Exercise requirements —
Each line below that holds the word "Impianti" counts once. Say how many such lines there are, and no more.

BEGIN Data extracts

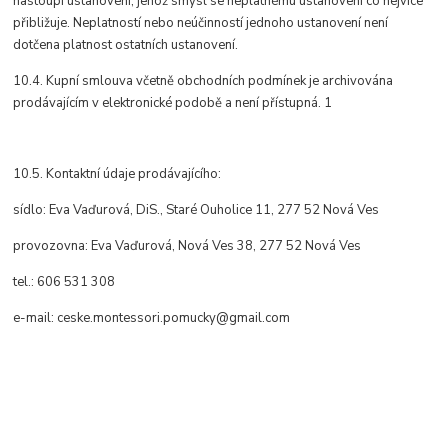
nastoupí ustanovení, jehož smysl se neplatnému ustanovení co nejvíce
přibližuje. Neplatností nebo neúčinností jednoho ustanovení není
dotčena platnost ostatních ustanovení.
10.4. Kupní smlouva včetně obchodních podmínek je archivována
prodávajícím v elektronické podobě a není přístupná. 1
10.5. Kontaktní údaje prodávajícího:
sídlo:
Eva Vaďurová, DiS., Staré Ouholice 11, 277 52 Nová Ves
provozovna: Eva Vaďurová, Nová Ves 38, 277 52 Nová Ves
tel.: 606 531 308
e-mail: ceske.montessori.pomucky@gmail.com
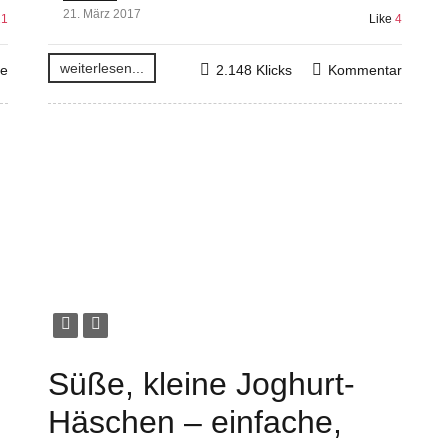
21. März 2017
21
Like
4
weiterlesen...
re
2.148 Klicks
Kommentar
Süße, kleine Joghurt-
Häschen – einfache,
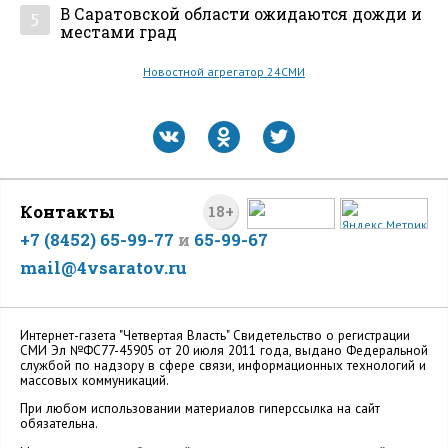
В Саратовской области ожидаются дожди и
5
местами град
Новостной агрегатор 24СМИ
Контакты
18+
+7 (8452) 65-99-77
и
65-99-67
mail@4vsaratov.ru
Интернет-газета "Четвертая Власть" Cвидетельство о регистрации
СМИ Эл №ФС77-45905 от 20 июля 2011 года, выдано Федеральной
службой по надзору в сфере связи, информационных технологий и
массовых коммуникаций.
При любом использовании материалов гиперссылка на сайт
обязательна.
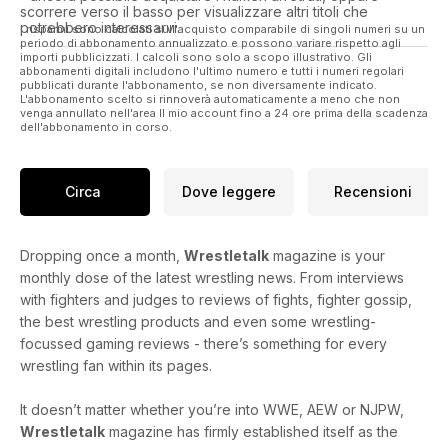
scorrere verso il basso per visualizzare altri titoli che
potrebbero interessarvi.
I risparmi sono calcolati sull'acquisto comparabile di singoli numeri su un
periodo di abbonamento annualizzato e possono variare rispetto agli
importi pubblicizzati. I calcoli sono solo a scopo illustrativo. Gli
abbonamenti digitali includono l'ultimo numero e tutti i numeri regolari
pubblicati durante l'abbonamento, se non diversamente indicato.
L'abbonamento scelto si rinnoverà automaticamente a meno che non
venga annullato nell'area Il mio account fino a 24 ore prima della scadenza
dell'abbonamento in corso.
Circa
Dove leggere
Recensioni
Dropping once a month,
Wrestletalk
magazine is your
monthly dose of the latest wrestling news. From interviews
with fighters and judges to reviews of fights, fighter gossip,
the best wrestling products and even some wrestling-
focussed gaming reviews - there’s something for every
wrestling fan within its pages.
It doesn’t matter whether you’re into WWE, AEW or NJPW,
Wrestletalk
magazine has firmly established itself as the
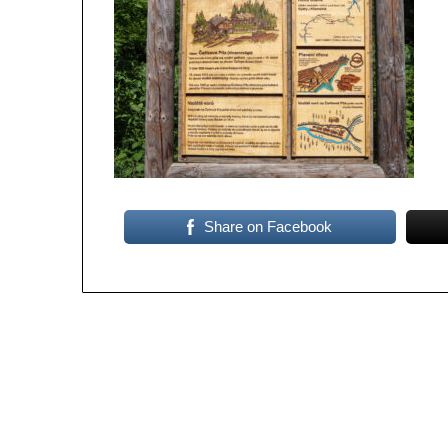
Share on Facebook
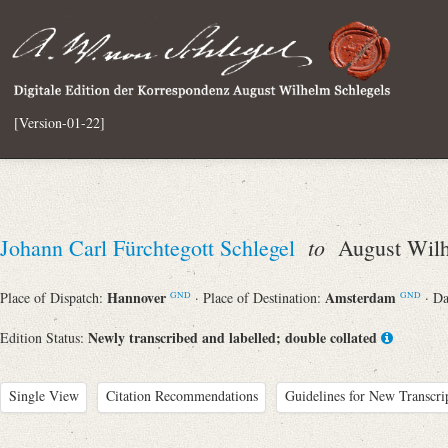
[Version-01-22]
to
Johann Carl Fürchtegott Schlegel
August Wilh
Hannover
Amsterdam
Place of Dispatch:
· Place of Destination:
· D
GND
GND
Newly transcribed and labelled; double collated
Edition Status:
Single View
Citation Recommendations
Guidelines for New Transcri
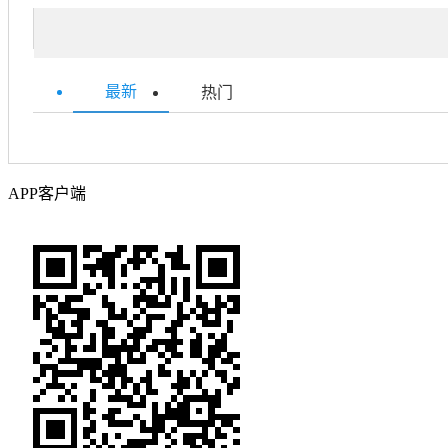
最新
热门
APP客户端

END Data extracts
BEGIN Data extracts

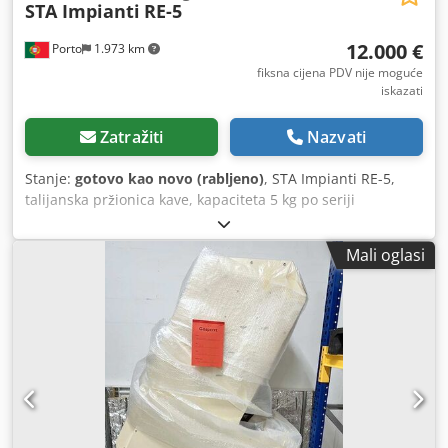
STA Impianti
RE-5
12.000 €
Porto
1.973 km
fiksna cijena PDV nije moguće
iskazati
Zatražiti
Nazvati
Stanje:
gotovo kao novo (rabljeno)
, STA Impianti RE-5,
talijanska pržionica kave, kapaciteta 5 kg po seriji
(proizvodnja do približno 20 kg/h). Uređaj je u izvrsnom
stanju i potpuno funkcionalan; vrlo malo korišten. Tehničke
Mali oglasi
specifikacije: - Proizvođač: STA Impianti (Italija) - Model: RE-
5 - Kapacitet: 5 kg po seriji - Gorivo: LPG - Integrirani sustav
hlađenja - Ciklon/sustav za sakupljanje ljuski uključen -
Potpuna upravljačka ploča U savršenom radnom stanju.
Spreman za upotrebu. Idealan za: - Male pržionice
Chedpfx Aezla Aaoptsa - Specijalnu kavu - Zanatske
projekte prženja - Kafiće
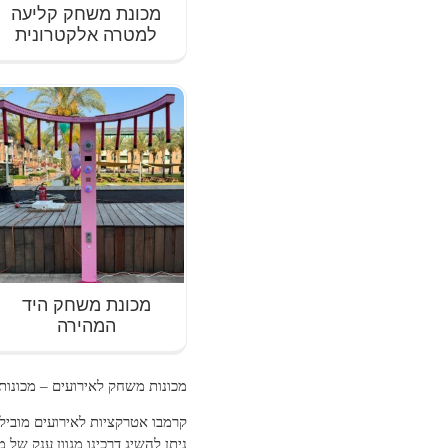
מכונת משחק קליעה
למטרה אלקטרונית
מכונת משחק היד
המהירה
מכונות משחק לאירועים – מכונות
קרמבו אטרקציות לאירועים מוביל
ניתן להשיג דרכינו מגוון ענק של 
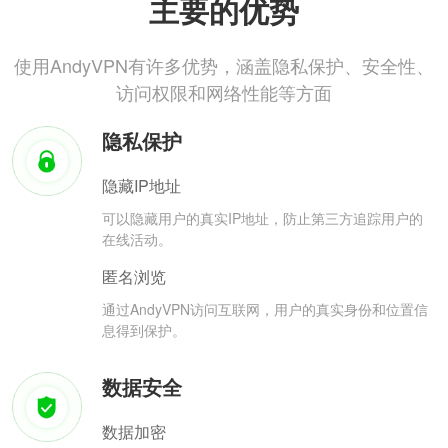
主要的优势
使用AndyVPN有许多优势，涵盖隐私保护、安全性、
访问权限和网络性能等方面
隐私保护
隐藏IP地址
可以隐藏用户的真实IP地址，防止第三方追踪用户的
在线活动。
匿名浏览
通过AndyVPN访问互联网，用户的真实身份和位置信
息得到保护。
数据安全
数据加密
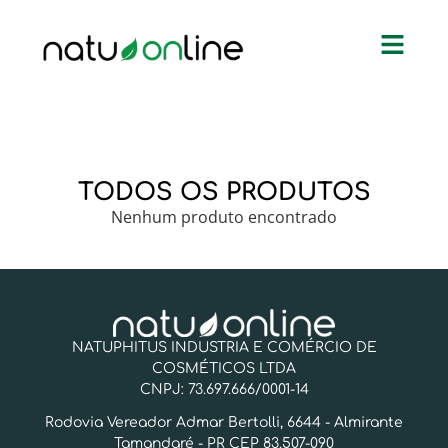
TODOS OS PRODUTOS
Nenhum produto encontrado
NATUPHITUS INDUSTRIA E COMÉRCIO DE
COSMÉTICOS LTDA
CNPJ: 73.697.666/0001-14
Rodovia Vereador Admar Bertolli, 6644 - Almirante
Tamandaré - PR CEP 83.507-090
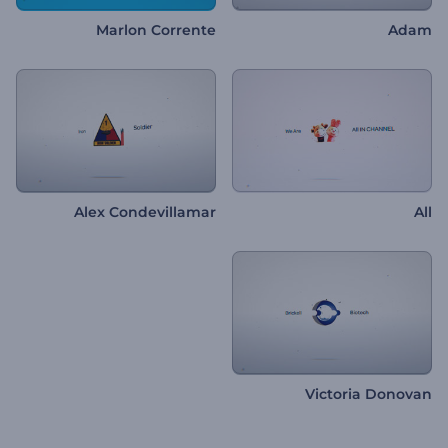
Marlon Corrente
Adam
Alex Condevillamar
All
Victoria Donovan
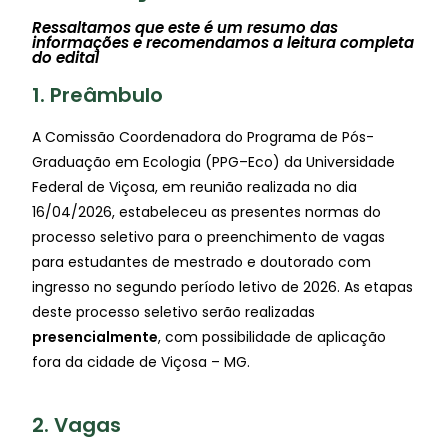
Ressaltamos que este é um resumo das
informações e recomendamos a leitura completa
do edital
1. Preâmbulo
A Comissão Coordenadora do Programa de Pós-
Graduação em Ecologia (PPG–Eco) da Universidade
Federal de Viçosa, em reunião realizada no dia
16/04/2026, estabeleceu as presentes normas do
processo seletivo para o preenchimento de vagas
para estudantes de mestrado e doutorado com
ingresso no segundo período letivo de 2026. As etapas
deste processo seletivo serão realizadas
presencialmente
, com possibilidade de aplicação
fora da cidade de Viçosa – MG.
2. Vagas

END Data extracts

Response below —
3